I've got to stop what I'm doing. Can't carry on with that quirky habit. It's not good, and I feel like shit everytime after that happens.

Why is it that I don't have that little bit of self restrain? Why is it that I don't have the determination that I used to have? Why is it that I'm the way I am? I really can't carry on with that anymore. It has to stop.

Hopefully tomorrow will be a better day. Everyday I pray that the same thing wouldn't happen the following day, but my prayers were never heard. Self control and determination is all I need. I really don't wish for it to carry on anymore. I'm losing my strength to fight.

Thursday, July 21, 2005

1 Month
A month since we met and started goin out. How time flies.

One day before this day of last month, an ice cream offer was made and someone was thrilled. Just because of ice cream, how classic.

I need more sleep. Been through a lot lately. Lots of problems, old issues, unsettled issues, new issues. Where's my break?

Sunday, July 17, 2005

Fresh Air -- Where?
IAP STILL sux! I want to run away, but I can't! I need air.

Saturday, July 16, 2005

IAP = Shit
23 days and still going.

I hate IAP! It's such a crap elective! What a waste of my time, I have no idea why I got tricked into choosing this as an elective. Maybe the knowledge of it being a project-based module tempted me back then. But now, I feel it's an ultra wrong elective to take! So damn shitty!

Fancy coming up with a company and doing brokerage trading. Like how "interesting"! It's not at all fun, it's crazy, it's stupid. =(

Tuesday, July 12, 2005

19 Days In A Row (and still counting)
Imagine meeting the same person up for 19 consecutive days. Madness? Sick and tired?

Yes to the former, but no to the latter. Every single day feels just like the first day. It's just amazing how it can be this way. The fact of us is still sinking in, and it feels great!

Anyway, here's some stupid lame shit that happened:

Him: *said something super lame* (can't remember what exactly)
Her: Talk rubbish lah!
Him: If rubbish can talk, dustbins can dance.
Her: -rolleyes more than 360 degrees-

So wanted to chew his head off. And so wanted to roll my eyes till they pop out of the sockets. But still, he's a joy who's always around. =p

Sunday, July 10, 2005

:)
A day filled with so much laughter. PSA to nasi lemak (contaminated) to minor food poisoning to a mad rush to the loo to fashion disasters.

Brother's friends are over playing mahjong. It's going to be a noisy night. Bummer!

Saturday, July 09, 2005

Fort Canning Madness!
Thrilled to the core. Crazy, I would say. Got provoked by 2 crazy bastards there, and may they burn in hell. Like, get a life?!

But putting those 2 rotten worms aside, it was great! The first and perhaps the last time. =p

Wednesday, July 06, 2005

I'm Sorry... =(
I broke someone's heart. Badly. And I'm utterly sorry about that. I'm sorry to have to put you through this. I played with fire and I got burned. The ache in the heart that comes along with it is inevitable.

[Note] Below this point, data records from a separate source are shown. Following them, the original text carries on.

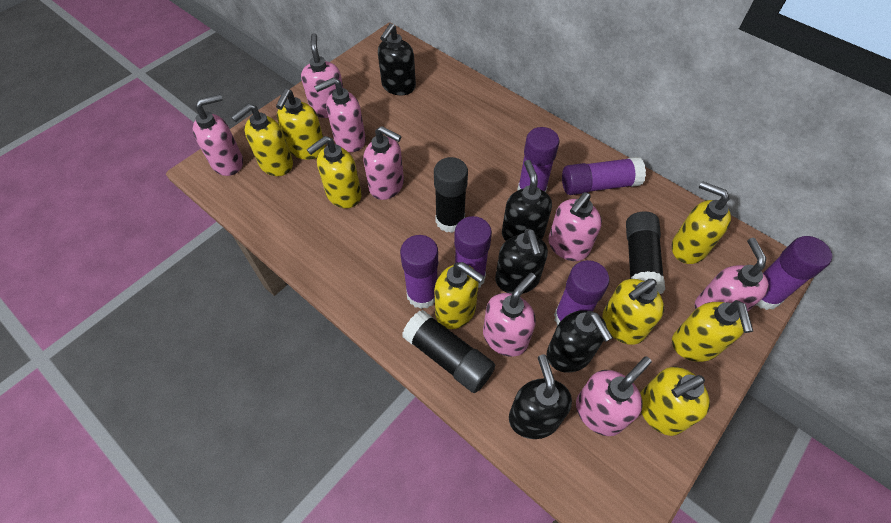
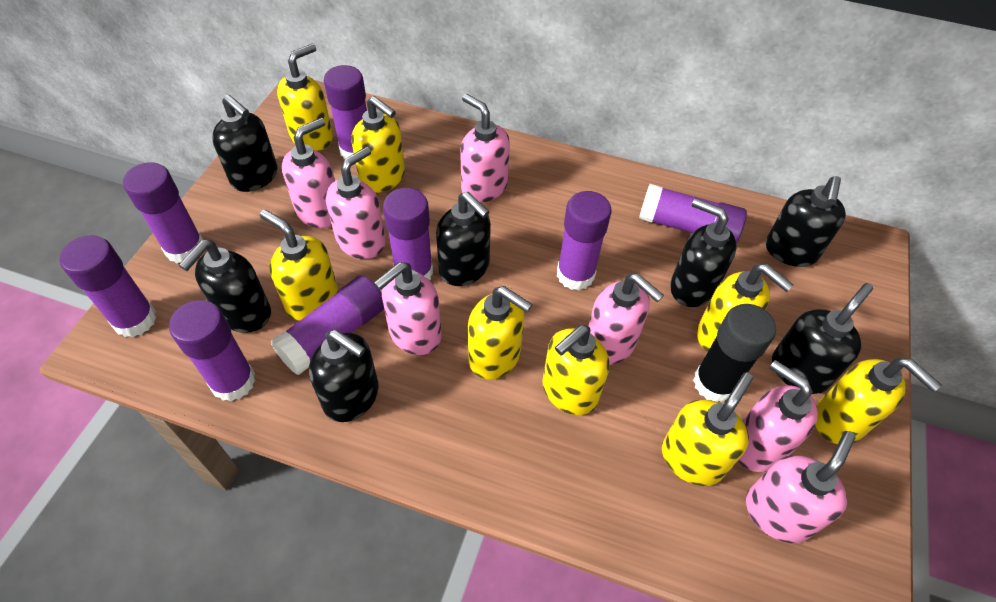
black glue stick: 3 -> 1
black soap dispenser: 5 -> 7
pink soap dispenser: 8 -> 7
purple glue stick: 6 -> 8

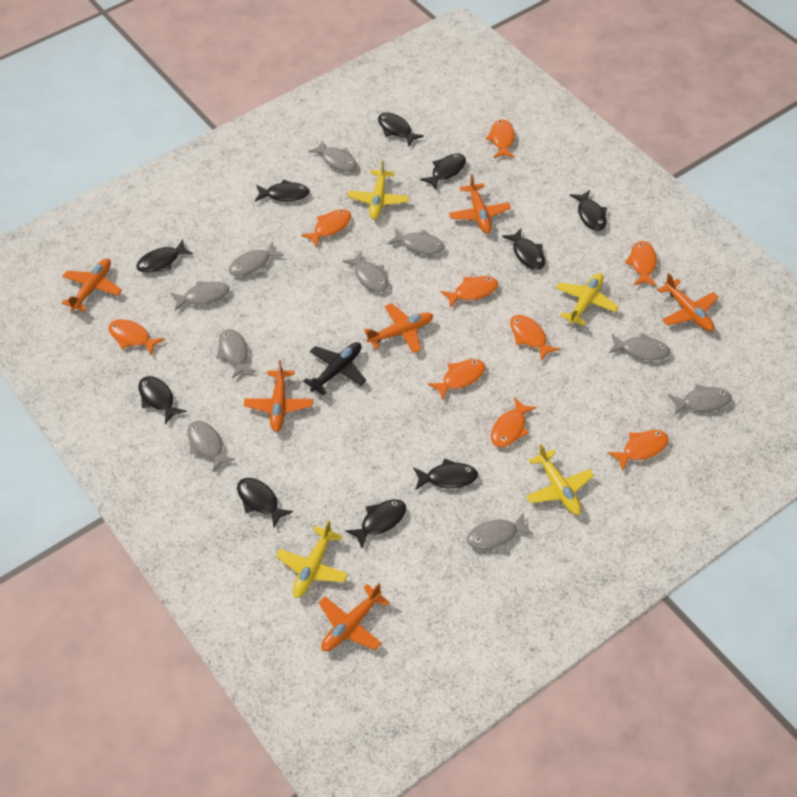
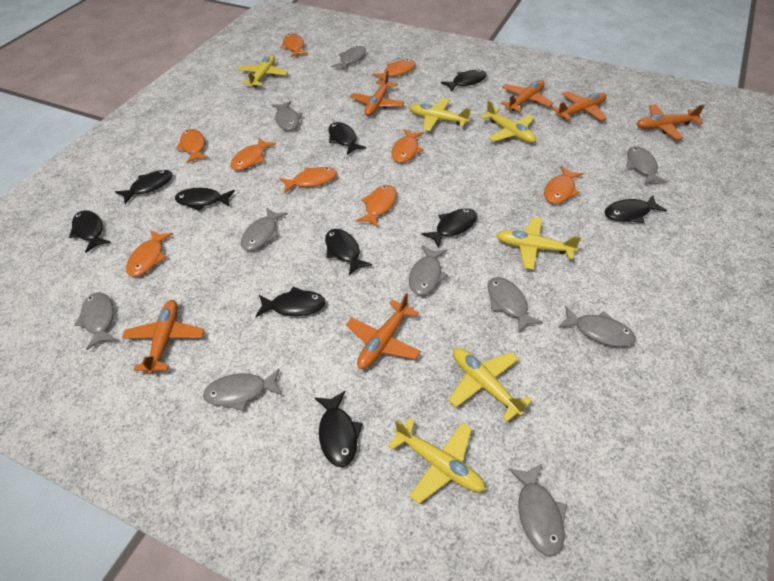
black plane: 1 -> 0
yellow plane: 4 -> 6

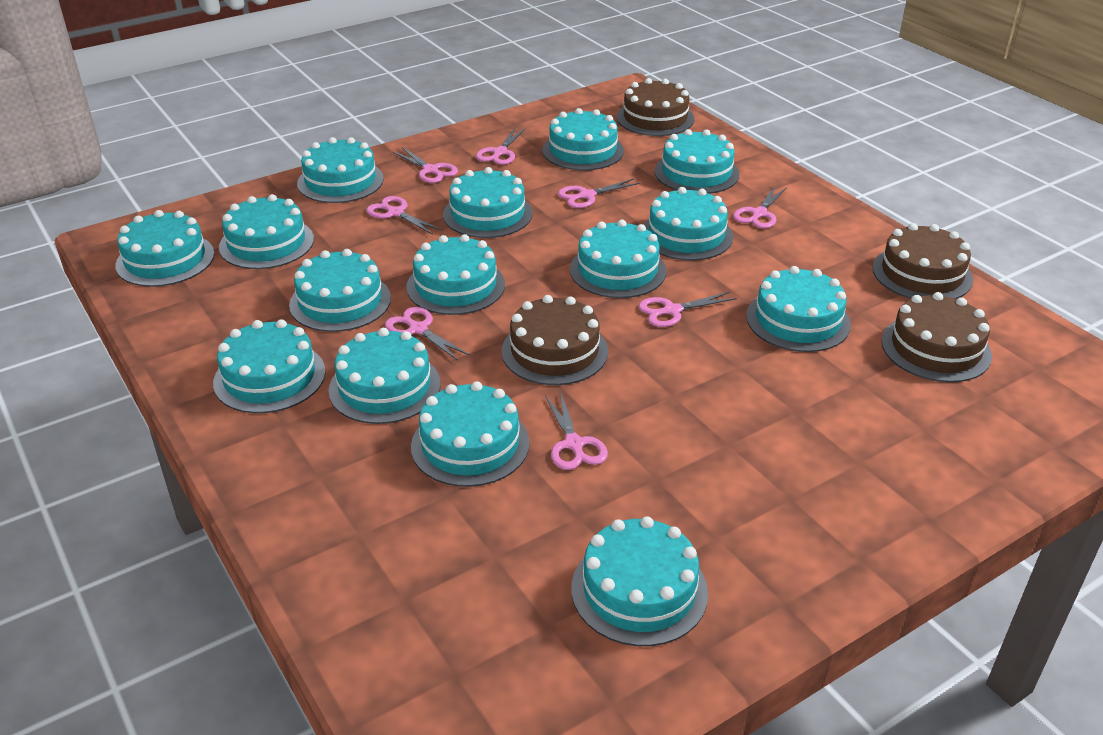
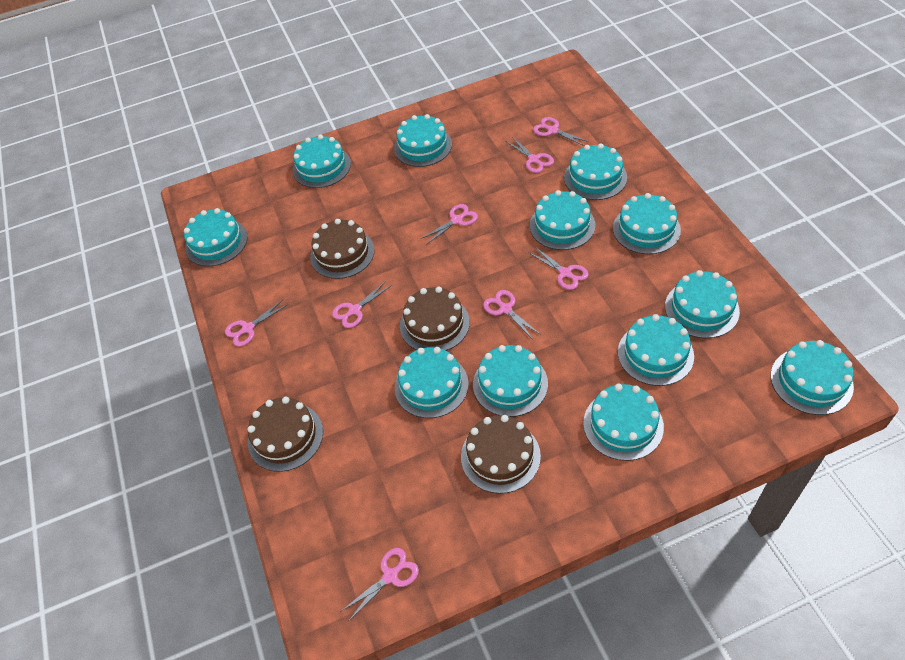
turquoise cake: 15 -> 12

At this point in time, the amount of "sorries" wouldn't be able to heal the deep gash in your heart. Don't feel that you've failed in love. You've been great, by far the best I've had, and I thank you for all the sweet memories and lovely times we've spent together.

Thank you for loving me, thank you for all your gifts, thank you for the care and concern you've showered me with. Thank you for everything. I'll miss you.

Sunday, July 03, 2005

Stuck
I've been told to update, so here goes. The past week was filled with countless events, ranging from CA/project madness in school, to skipping lessons, to going shopping and many more.

I played with fire and I've been burnt. I guess I brought things upon myself and I've got no one to blame. Maybe on your part, you weren't that sensitive. But it doesn't matter now.

Having pretty bad relations with my parents as well. But things are starting to get better (I think). Oh well, I'm off to study now.